To examine the association between surgical duration and the incidence of VTE.
Design, Settings, and Participants
Retrospective cohort of 1 432 855 patients undergoing surgery under general anesthesia at 315 US hospitals participating in the American College of Surgeons National Surgical Quality Improvement Program from 2005 to 2011.
Duration of surgery.
Main Outcomes and Measures
The rates of deep vein thrombosis (DVT), pulmonary embolism (PE), and VTE within 30 days of the index operation. Surgical duration was standardized across Current Procedural Terminology codes using a z score. Outcomes were compared across quintiles of the z score. Multiple logistic regression models were developed to examine the association while adjusting for patient demographics, clinical characteristics, and comorbidities.
The overall VTE rate was 0.96% (n = 13 809); the rates of DVT and PE were 0.71% (n = 10 198) and 0.33% (n = 4772), respectively. The association between surgical duration and VTE increased in a stepwise fashion.
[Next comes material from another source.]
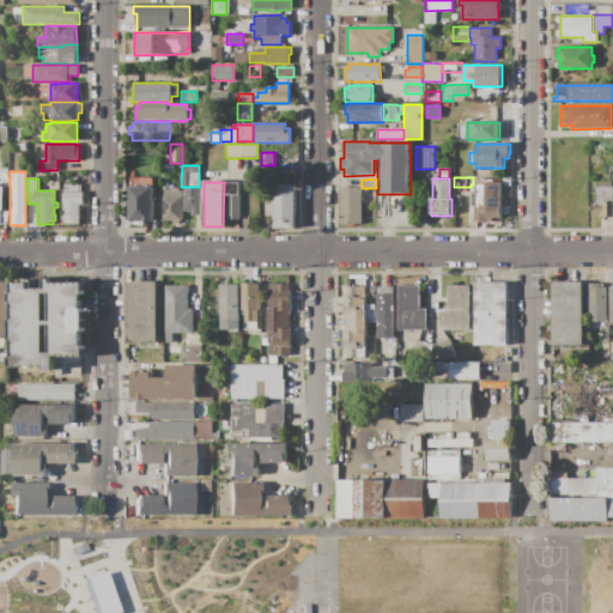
[(240,183),(240,196),(226,196),(224,196),(225,182),(240,183)]
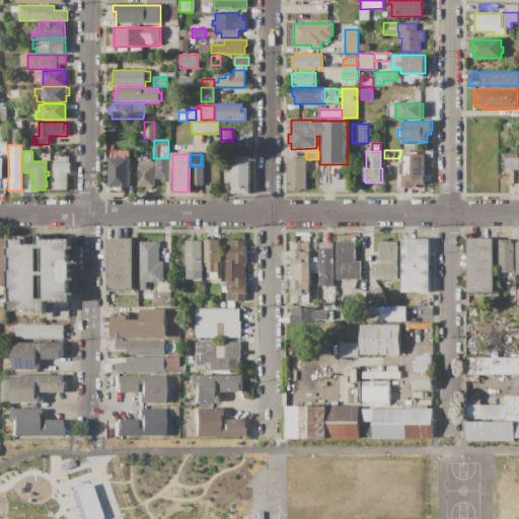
[(402,155),(424,154),(424,188),(403,188),(402,163),(402,156),(402,155)]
Compared with a procedure of average duration, patients undergoing the longest procedures experienced a 1.27-fold (95% CI, 1.21-1.34; adjusted risk difference [ARD], 0.23%) increase in the odds of developing a VTE; the shortest procedures demonstrated an odds ratio of 0.86 (95% CI, 0.83-0.88; ARD, −0.12%). The robustness of these results was substantiated with several sensitivity analyses attempting to minimize the effect of outliers, concurrent complications, procedural differences, and unmeasured confounding variables.
Conclusions and Relevance
Among patients undergoing surgery, an increase in surgical duration was directly associated with an increase in the risk for VTE. These findings may help inform preoperative and postoperative decision making related to surgery.